# Basic HTIB required..



## piyush (Jan 4, 2013)

Hello mods and member,
First of all thanks for letting me join this forum
I m planning to buy an entry level htbi system in india... Need ur suggestions....
My room dimensions are 12*16.
Prefrences:
1)blueray rip movies
2)music 
3)gaming 
All the above through my pc
However m planning to buy ps 3 too in future

Plz recommend the best suited system for me 
My budget is 350 to 450 usd.

Also my pc is having one hdmi out port on graphics card...
Which i hav connected to my led monitor.
Plz suggest how shud i be connecting the htbi from my pc..wid best sound quality...


----------



## Jungle Jack (Jul 28, 2009)

Hello,
Welcome to HTS. Just to be clear, is the $300-$450 being purchased in the US or India? Without knowing this, I am not sure which direction to go.
Cheers,
JJ


----------



## piyush (Jan 4, 2013)

In India .....20k to 25k INR


----------



## Jungle Jack (Jul 28, 2009)

Hello,
Forgive the delay.

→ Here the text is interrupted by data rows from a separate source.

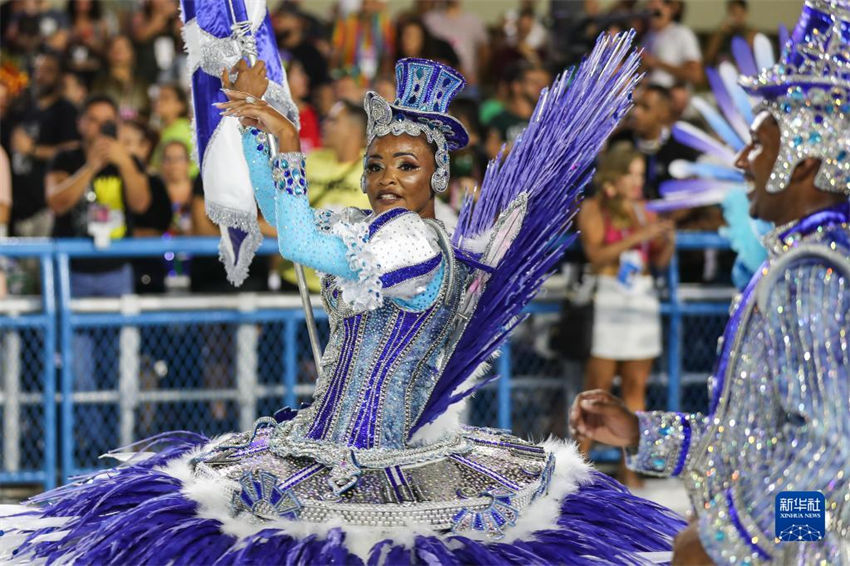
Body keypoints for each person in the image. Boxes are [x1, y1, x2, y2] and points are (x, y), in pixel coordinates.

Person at [1, 35, 685, 564]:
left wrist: (290, 135)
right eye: (378, 164)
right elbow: (277, 213)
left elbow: (298, 243)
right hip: (311, 451)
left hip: (379, 478)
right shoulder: (368, 231)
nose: (387, 178)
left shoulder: (413, 245)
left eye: (407, 166)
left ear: (436, 178)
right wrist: (255, 124)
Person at [571, 2, 850, 563]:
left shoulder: (815, 274)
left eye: (759, 145)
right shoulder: (804, 260)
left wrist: (736, 538)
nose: (742, 161)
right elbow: (750, 441)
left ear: (801, 164)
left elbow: (831, 449)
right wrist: (640, 434)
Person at [576, 142, 675, 488]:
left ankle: (631, 470)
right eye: (630, 174)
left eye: (639, 174)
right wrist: (640, 235)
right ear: (613, 176)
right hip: (610, 299)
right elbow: (597, 255)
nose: (637, 181)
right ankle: (578, 470)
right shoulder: (593, 208)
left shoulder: (643, 210)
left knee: (636, 388)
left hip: (642, 300)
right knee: (597, 388)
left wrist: (666, 241)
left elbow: (658, 262)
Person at [278, 99, 370, 293]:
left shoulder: (373, 169)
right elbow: (283, 206)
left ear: (354, 130)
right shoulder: (311, 160)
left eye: (333, 121)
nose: (324, 125)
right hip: (297, 278)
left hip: (344, 285)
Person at [7, 50, 79, 240]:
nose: (40, 76)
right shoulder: (21, 109)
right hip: (15, 210)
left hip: (46, 211)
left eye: (48, 71)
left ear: (60, 76)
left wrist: (33, 150)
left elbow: (72, 152)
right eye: (37, 70)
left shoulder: (67, 111)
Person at [485, 61, 550, 158]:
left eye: (544, 83)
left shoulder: (546, 118)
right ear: (517, 86)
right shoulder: (500, 119)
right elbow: (492, 151)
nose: (541, 87)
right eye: (534, 82)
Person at [641, 0, 703, 88]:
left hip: (670, 95)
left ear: (670, 9)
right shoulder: (647, 37)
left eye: (656, 11)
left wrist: (656, 63)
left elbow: (696, 75)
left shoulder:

When time permits I will look into the pricing of HT gear in India.
Cheers,
JJ


----------



## lcaillo (May 2, 2006)

What is HTBI? Do we mean HTIB?


----------



## piyush (Jan 4, 2013)

ya its HTIB ...my bad


----------



## Mike P. (Apr 6, 2007)

Not a problem. Thread title edited.


----------



## jevans64 (Dec 24, 2012)

Maybe Onkyo HT-S5500 at $350 US on Amazon. You'll get plenty of HDMI inputs and standard 5-way binding posts instead of proprietary termination. Onkyo takes their regular receivers and packages speakers with them, so upgrading to better/different speakers is possible. Can't really say much for the included speakers but they should be good for a starter set.


----------